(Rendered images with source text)
========

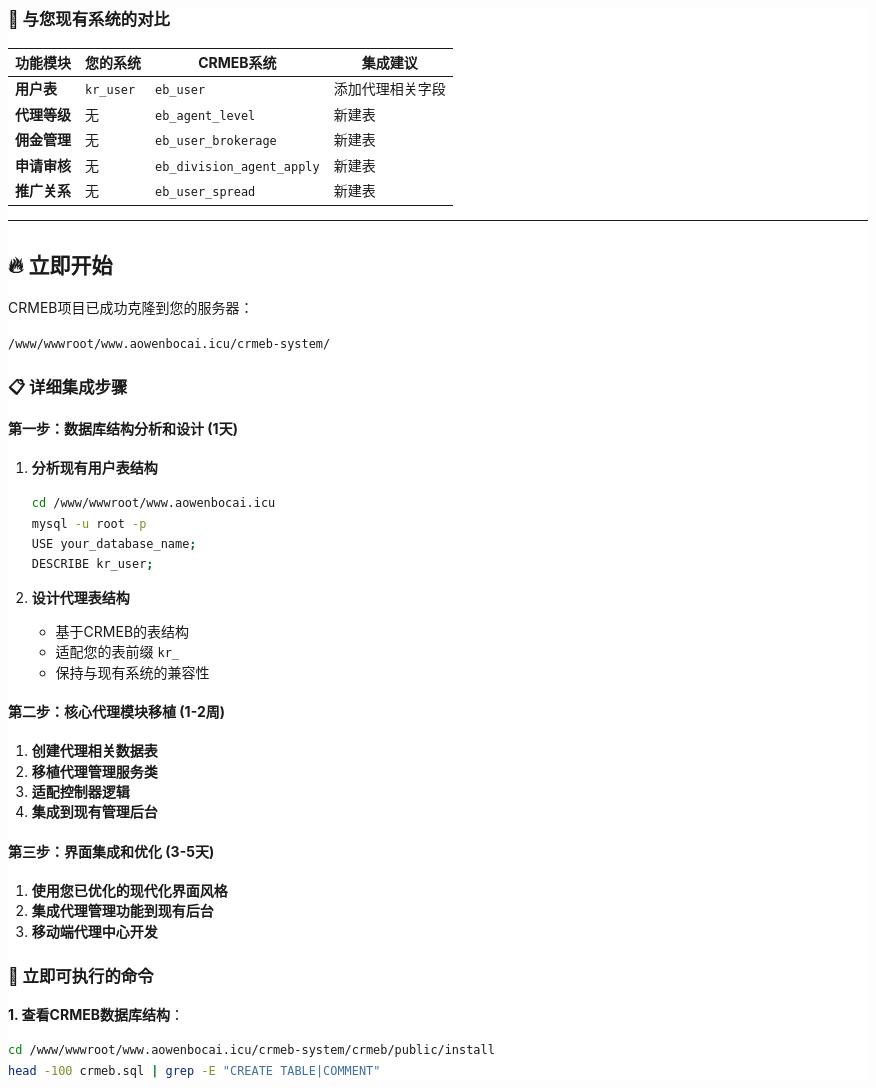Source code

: ### 🔄 与您现有系统的对比

| 功能模块 | 您的系统 | CRMEB系统 | 集成建议 |
|---------|---------|-----------|----------|
| **用户表** | `kr_user` | `eb_user` | 添加代理相关字段 |
| **代理等级** | 无 | `eb_agent_level` | 新建表 |
| **佣金管理** | 无 | `eb_user_brokerage` | 新建表 |
| **申请审核** | 无 | `eb_division_agent_apply` | 新建表 |
| **推广关系** | 无 | `eb_user_spread` | 新建表 |

---

## 🔥 立即开始

CRMEB项目已成功克隆到您的服务器：
```
/www/wwwroot/www.aowenbocai.icu/crmeb-system/
```

### 📋 详细集成步骤

#### 第一步：数据库结构分析和设计 (1天)
1. **分析现有用户表结构**
   ```bash
   cd /www/wwwroot/www.aowenbocai.icu
   mysql -u root -p
   USE your_database_name;
   DESCRIBE kr_user;
   ```

2. **设计代理表结构**
   - 基于CRMEB的表结构
   - 适配您的表前缀 `kr_`
   - 保持与现有系统的兼容性

#### 第二步：核心代理模块移植 (1-2周)
1. **创建代理相关数据表**
2. **移植代理管理服务类**
3. **适配控制器逻辑**
4. **集成到现有管理后台**

#### 第三步：界面集成和优化 (3-5天)
1. **使用您已优化的现代化界面风格**
2. **集成代理管理功能到现有后台**
3. **移动端代理中心开发**

### 🎯 立即可执行的命令

**1. 查看CRMEB数据库结构**：
```bash
cd /www/wwwroot/www.aowenbocai.icu/crmeb-system/crmeb/public/install
head -100 crmeb.sql | grep -E "CREATE TABLE|COMMENT"
```
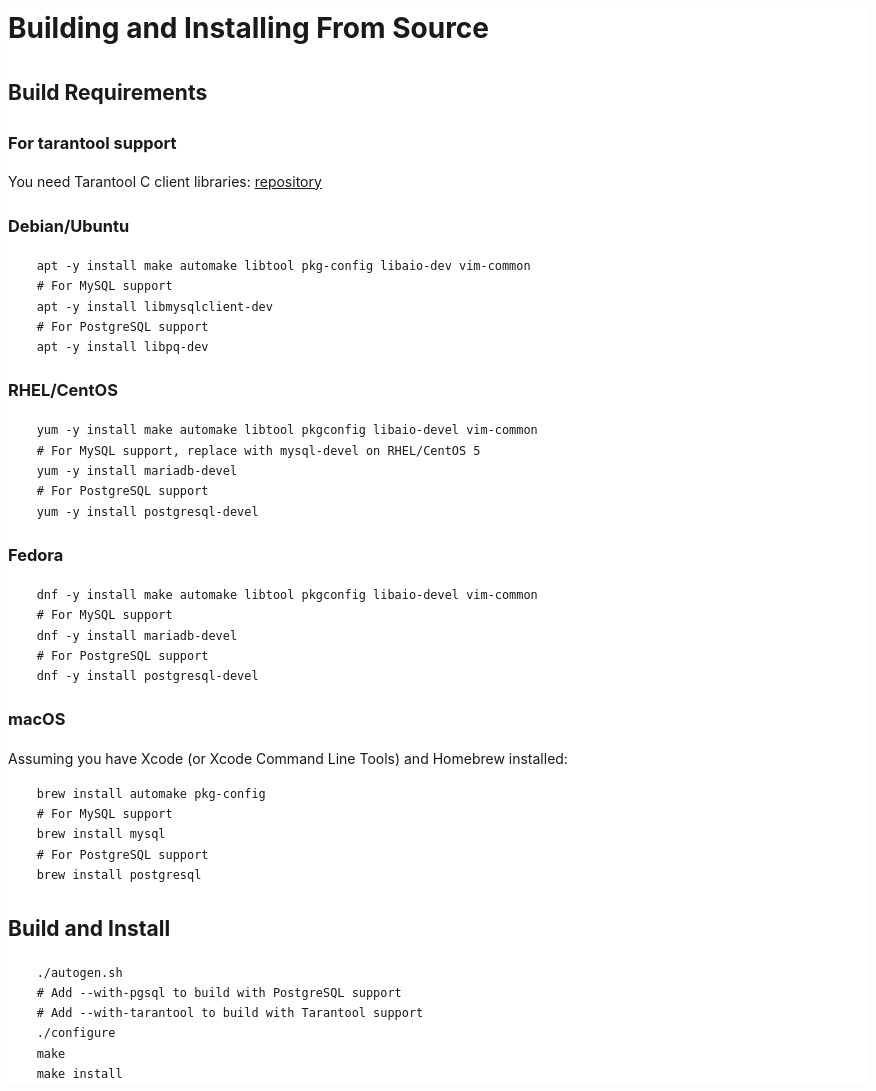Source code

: # Building and Installing From Source

## Build Requirements

### For tarantool support
You need Tarantool C client libraries: [repository](https://github.com/tarantool/tarantool-c)

### Debian/Ubuntu
``` shell
    apt -y install make automake libtool pkg-config libaio-dev vim-common
    # For MySQL support
    apt -y install libmysqlclient-dev
    # For PostgreSQL support
    apt -y install libpq-dev
```

### RHEL/CentOS
``` shell
    yum -y install make automake libtool pkgconfig libaio-devel vim-common
    # For MySQL support, replace with mysql-devel on RHEL/CentOS 5
    yum -y install mariadb-devel
    # For PostgreSQL support
    yum -y install postgresql-devel
```

### Fedora
``` shell
    dnf -y install make automake libtool pkgconfig libaio-devel vim-common
    # For MySQL support
    dnf -y install mariadb-devel
    # For PostgreSQL support
    dnf -y install postgresql-devel
```

### macOS

Assuming you have Xcode (or Xcode Command Line Tools) and Homebrew installed:
``` shell
    brew install automake pkg-config
    # For MySQL support
    brew install mysql
    # For PostgreSQL support
    brew install postgresql
```

## Build and Install
``` shell
    ./autogen.sh
    # Add --with-pgsql to build with PostgreSQL support
    # Add --with-tarantool to build with Tarantool support
    ./configure
    make
    make install
```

========

WORK ITEM> Would you copy each line above exactly as given, dropping any images?

YOUR RESPONSE>
Source code

: ### 🔄 与您现有系统的对比

| 功能模块 | 您的系统 | CRMEB系统 | 集成建议 |
|---------|---------|-----------|----------|
| **用户表** | `kr_user` | `eb_user` | 添加代理相关字段 |
| **代理等级** | 无 | `eb_agent_level` | 新建表 |
| **佣金管理** | 无 | `eb_user_brokerage` | 新建表 |
| **申请审核** | 无 | `eb_division_agent_apply` | 新建表 |
| **推广关系** | 无 | `eb_user_spread` | 新建表 |

---

## 🔥 立即开始

CRMEB项目已成功克隆到您的服务器：
```
/www/wwwroot/www.aowenbocai.icu/crmeb-system/
```

### 📋 详细集成步骤

#### 第一步：数据库结构分析和设计 (1天)
1. **分析现有用户表结构**
   ```bash
   cd /www/wwwroot/www.aowenbocai.icu
   mysql -u root -p
   USE your_database_name;
   DESCRIBE kr_user;
   ```

2. **设计代理表结构**
   - 基于CRMEB的表结构
   - 适配您的表前缀 `kr_`
   - 保持与现有系统的兼容性

#### 第二步：核心代理模块移植 (1-2周)
1. **创建代理相关数据表**
2. **移植代理管理服务类**
3. **适配控制器逻辑**
4. **集成到现有管理后台**

#### 第三步：界面集成和优化 (3-5天)
1. **使用您已优化的现代化界面风格**
2. **集成代理管理功能到现有后台**
3. **移动端代理中心开发**

### 🎯 立即可执行的命令

**1. 查看CRMEB数据库结构**：
```bash
cd /www/wwwroot/www.aowenbocai.icu/crmeb-system/crmeb/public/install
head -100 crmeb.sql | grep -E "CREATE TABLE|COMMENT"
```
Source code

: # Building and Installing From Source

## Build Requirements

### For tarantool support
You need Tarantool C client libraries: [repository](https://github.com/tarantool/tarantool-c)

### Debian/Ubuntu
``` shell
    apt -y install make automake libtool pkg-config libaio-dev vim-common
    # For MySQL support
    apt -y install libmysqlclient-dev
    # For PostgreSQL support
    apt -y install libpq-dev
```

### RHEL/CentOS
``` shell
    yum -y install make automake libtool pkgconfig libaio-devel vim-common
    # For MySQL support, replace with mysql-devel on RHEL/CentOS 5
    yum -y install mariadb-devel
    # For PostgreSQL support
    yum -y install postgresql-devel
```

### Fedora
``` shell
    dnf -y install make automake libtool pkgconfig libaio-devel vim-common
    # For MySQL support
    dnf -y install mariadb-devel
    # For PostgreSQL support
    dnf -y install postgresql-devel
```

### macOS

Assuming you have Xcode (or Xcode Command Line Tools) and Homebrew installed:
``` shell
    brew install automake pkg-config
    # For MySQL support
    brew install mysql
    # For PostgreSQL support
    brew install postgresql
```

## Build and Install
``` shell
    ./autogen.sh
    # Add --with-pgsql to build with PostgreSQL support
    # Add --with-tarantool to build with Tarantool support
    ./configure
    make
    make install
```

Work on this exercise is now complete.